JUST the sight of creepy crawling bed bug is enough to make you want to hop in the shower.
So the last thing you want is for your bed to be riddled with them.
Bedbugs can be nasty and even more so if you’re unlucky enough to be bitten by one of them.
You might even come across the critters on holiday and bring them home with you as a unhelpful souvenir.
But what can you do to tackle an infestation, how does it occur and how can you treat bites? Here’s all you need to know…
What is bed bug?
Bed bug is small, blood-sucking insects that can be found in the joints of your mattress – adults are about 5mm long.
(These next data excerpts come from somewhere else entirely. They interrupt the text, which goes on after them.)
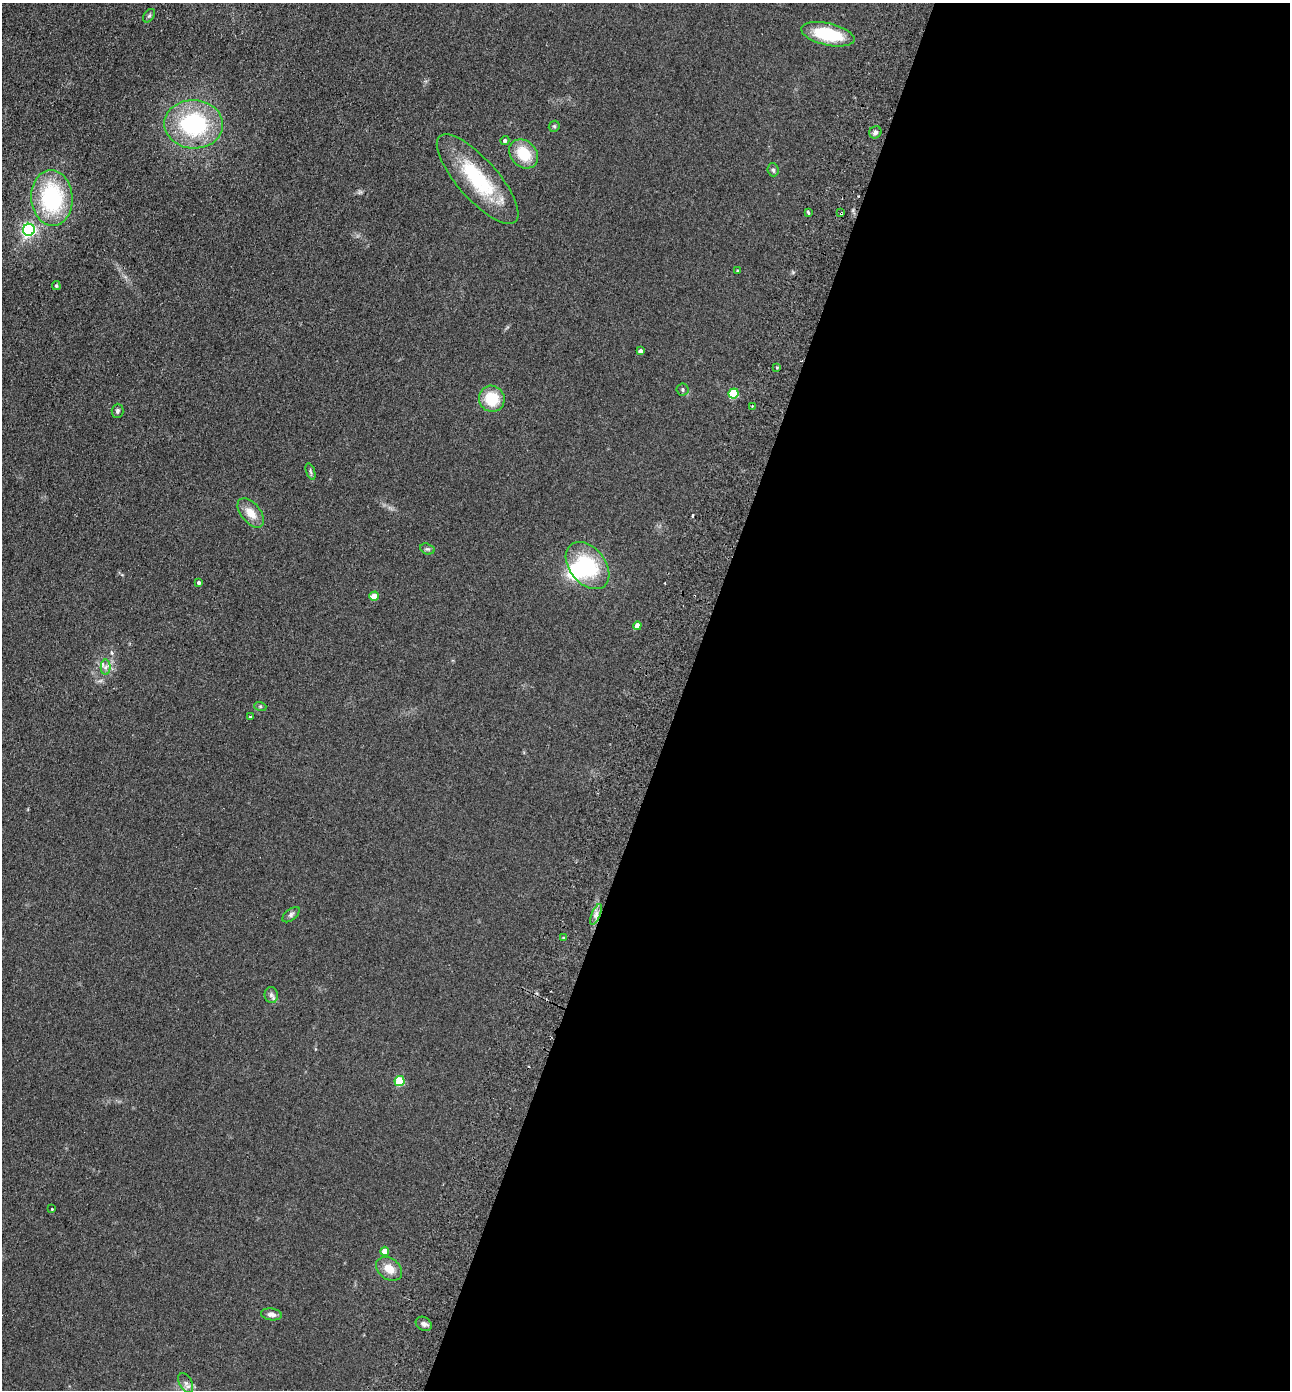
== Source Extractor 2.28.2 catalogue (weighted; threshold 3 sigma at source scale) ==
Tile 12 of 4 x 4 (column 4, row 3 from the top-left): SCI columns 4058-5345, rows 1414-2801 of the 5672 x 5603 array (HDU 1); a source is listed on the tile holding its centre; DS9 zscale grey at full resolution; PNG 1292 x 1392 px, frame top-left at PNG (2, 3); each listed source drawn as its Kron ellipse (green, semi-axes under 4 px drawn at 4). Shown black and unused: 47% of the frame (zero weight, under 2 of 3 exposures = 3% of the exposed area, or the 3 px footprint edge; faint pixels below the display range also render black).
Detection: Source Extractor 2.28.2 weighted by HDU 2 'WHT'; one run over the whole footprint, this tile lists its part. Background 0.105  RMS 0.01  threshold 0.0471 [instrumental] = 3 sigma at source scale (4.5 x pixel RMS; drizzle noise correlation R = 1.50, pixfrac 1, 0.05/0.05 arcsec/px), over >= 5 px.
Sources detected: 44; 1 inside a brighter object's white glare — neither listed nor drawn; the other 43 listed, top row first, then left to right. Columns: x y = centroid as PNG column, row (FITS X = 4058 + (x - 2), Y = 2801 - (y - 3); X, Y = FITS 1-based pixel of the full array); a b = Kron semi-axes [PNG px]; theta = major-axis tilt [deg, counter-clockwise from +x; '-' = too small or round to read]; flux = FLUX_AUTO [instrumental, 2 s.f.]
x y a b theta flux
149 16 7 5 53 1.9
828 34 27 11 -13 51
194 124 29 24 -4 110
554 126 6 5 - 1.5
875 132 6 5 - 2.8
505 140 4 4 - 2.9
524 154 16 12 -46 28
773 170 6 5 - 2.2
478 179 57 20 -48 75
52 198 28 20 -86 100
808 213 4 3 - 4.3
841 213 4 3 - 2.8
29 230 6 6 - 220
738 270 3 3 - 0.99
56 286 4 3 - 1.4
640 351 4 4 - 3.4
777 368 3 2 - 1.2
683 389 6 6 - 1.9
734 393 5 5 - 43
492 399 13 12 - 31
752 406 2 2 - 0.81
118 411 7 6 - 2.4
310 471 8 3 -71 1.9
251 513 17 9 -50 13
427 549 7 5 -18 2.1
587 566 27 18 -51 64
199 582 3 3 - 2.3
374 596 4 4 - 12
637 626 4 4 - 7.8
106 667 7 5 -90 3
260 706 6 4 -18 1.2
250 717 3 3 - 2.1
291 915 10 5 38 2.8
596 915 11 4 67 4
564 938 3 3 - 1.3
271 995 8 6 -82 3.1
400 1081 5 5 - 46
52 1209 3 2 - 0.9
385 1251 4 4 - 11
389 1269 14 10 -37 13
271 1314 10 6 -8 4.6
424 1324 8 6 -33 3.5
186 1383 11 6 -63 4.1
Overlapping masked pixels (flux is a lower limit): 1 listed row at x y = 841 213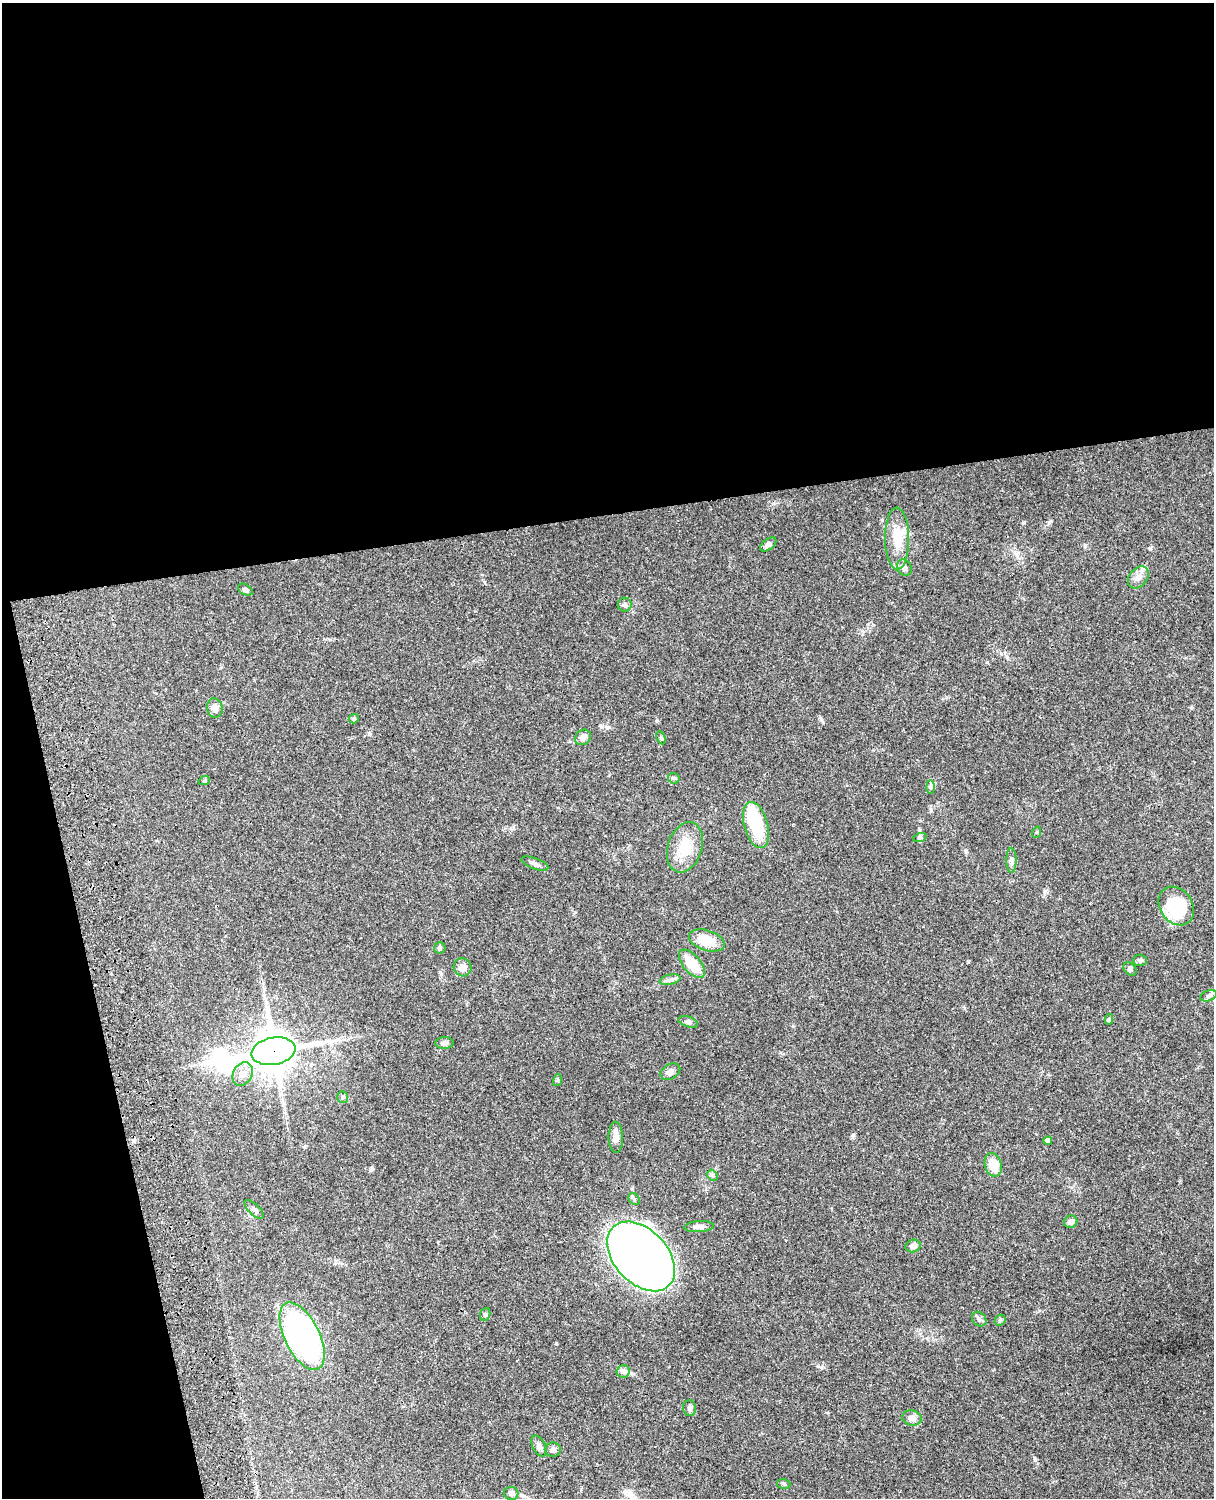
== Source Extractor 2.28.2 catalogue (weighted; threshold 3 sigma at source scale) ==
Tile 1 of 4 x 3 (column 1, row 1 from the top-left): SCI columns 121-1332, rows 3268-4763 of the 5087 x 4926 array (HDU 1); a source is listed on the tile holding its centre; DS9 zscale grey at full resolution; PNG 1216 x 1500 px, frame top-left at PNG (2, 3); each listed source drawn as its Kron ellipse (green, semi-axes under 4 px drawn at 4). Shown black and unused: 39% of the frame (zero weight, under 3 of 4 exposures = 6% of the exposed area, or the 3 px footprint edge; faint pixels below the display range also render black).
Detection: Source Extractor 2.28.2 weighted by HDU 2 'WHT'; one run over the whole footprint, this tile lists its part. Background 0.099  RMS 0.0063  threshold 0.0285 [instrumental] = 3 sigma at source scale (4.5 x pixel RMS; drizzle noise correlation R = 1.50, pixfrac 1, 0.05/0.05 arcsec/px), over >= 5 px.
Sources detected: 58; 1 inside a brighter object's white glare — neither listed nor drawn; the other 57 listed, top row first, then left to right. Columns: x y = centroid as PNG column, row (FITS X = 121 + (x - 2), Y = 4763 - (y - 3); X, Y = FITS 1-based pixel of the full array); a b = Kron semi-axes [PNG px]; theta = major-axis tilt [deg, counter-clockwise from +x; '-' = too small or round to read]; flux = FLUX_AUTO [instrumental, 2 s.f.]
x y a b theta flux
897 539 31 12 -89 14
768 544 9 5 36 2.4
904 568 8 7 - 2
1138 577 12 9 50 4.4
245 590 8 5 -32 1.3
625 605 7 7 - 1.4
215 708 9 8 - 3.6
354 719 5 4 - 0.92
583 737 8 7 - 3.3
661 738 7 4 -65 0.79
674 778 6 5 - 0.93
204 781 6 3 19 0.74
931 787 7 4 -89 1.2
756 825 24 11 -74 27
1037 832 6 4 72 0.68
920 837 7 4 19 1.1
685 847 26 17 72 17
1011 860 12 5 -89 1.9
535 864 14 5 -21 2.5
1176 906 20 16 -54 40
707 941 18 10 -18 14
440 948 5 5 - 1.2
1140 960 7 5 -2 1.6
692 964 17 8 -49 16
463 967 9 8 - 4.4
1130 969 7 5 -44 1.4
670 980 10 5 12 2.1
1209 996 8 5 20 1.5
1109 1019 5 4 - 0.88
688 1022 10 5 -18 1.5
444 1043 9 6 1 1.7
274 1051 22 13 11 1800
670 1072 10 7 30 2.5
243 1074 12 9 61 5.7
558 1080 6 4 73 0.79
343 1097 6 5 - 0.99
616 1137 15 7 -89 4.2
1048 1141 4 4 - 2.6
993 1165 12 8 -74 10
712 1175 6 4 -45 1.1
634 1199 6 5 - 1.1
254 1209 12 5 -44 2
1071 1222 7 6 - 2.8
699 1227 15 5 4 3.5
913 1246 8 6 15 3.1
641 1256 40 27 -47 500
485 1314 6 5 - 1
979 1319 8 6 -47 1.8
1000 1320 6 5 - 0.93
302 1336 36 17 -64 230
623 1371 6 6 - 1.7
690 1408 8 6 -88 1.6
912 1418 10 7 -10 3.2
539 1446 11 6 -61 2.2
553 1450 8 7 - 2.2
784 1484 7 5 -17 1.1
511 1493 7 6 - 2.5
Overlapping masked pixels (flux is a lower limit):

They crawl out at night and feed on human blood after biting through exposed skin.
Typically they are brown, dark yellow or red in colour, are flat and oval-shaped and are the size of an apple seed.
Although they aren’t dangerous, they can cause extreme discomfort and stress to those who are bitten by them.
They can’t jump or fly, but can crawl long distances, so can quickly spread throughout a building.
Baby bed bugs – called nymphs – shed their skin five times before reaching adulthood and need a blood meal before each shedding.
How can you spot a bed bug infestation?
There are quite obvious signs that you have been infected with bed bugs, the first indication shows up on your skin…
- Usually small, red bites on your skin will be one of the first signs you have a bed bug problem
- You can then spot further signs of small bugs, tiny white eggs in mattress crevices, or tiny black spots which could be their dried poo
- While you might not spot the creatures at first, an infestation will also see blood spots appearing on your sheets, as you squash the bugs in your sleep.
- There might also start to be an unpleasant, musty scent in your bedroom
- And finally some people may also have a reaction to bedbugs in the form of itching and swelling, which can be severe – although this is rare
How can you treat bed bug bites?
Bed bug bites are painless and often clear up on their own, but some people can have a reaction to the red, itchy bumps on the skin.
In some cases people can experience a rash or fluid-filled blisters and they can get infected with bacteria if scratched.
You can put something cool, like a clean, damp cloth, on the affected area to help with the itching and any swelling.
Keep the infected area clean and prevent infection by not scratching the bite.
You should see your GP if you have any signs of skin infection such as swelling, redness and pain as you may need antibiotics.
The NHS also says you should see a GP if a redness around the bite is spreading.
If they are very itchy you can use antihistamine tablets to relieve the itch and apply a mild steroid cream (such as hydrocortisone).
You should also clean your bedsheets.
How can you get rid of bed bugs?
It can be extremely difficult to get rid of an infestation, so your best bet may be to get professional help.
Once in your home, bed bugs can quickly spread from room to room.
Wait too long before you identify the problem, and they could completely contaminate your home.
The NHS advises contacting your local council or a pest control firm that’s a member of the British Pest Control Association or National Pest Technicians Association.
Here’s what you should do to get rid of an infestation:
- If you suspect you’ve been infected, the first thing you need to do is strip your bed and wash the sheets and blankets in 60C water, before tumble drying for at least 30 minutes.
- Better still get rid of them altogether by wrapping in bin bags and disposing in a bin.
- Make sure you either throw your mattress away, or thoroughly vacuum it, and your carpet under your bed. Then make sure you take the vacuum outside and dispose of the contents.
- Because 30 per cent of bed bugs live in your bed frame and headboard, it’s vital that you clean those thoroughly, too.
- While vacuuming will get rid of the bugs themselves, it won’t get rid of the eggs. To do that, you’ll need to wipe everywhere with a good pesticide.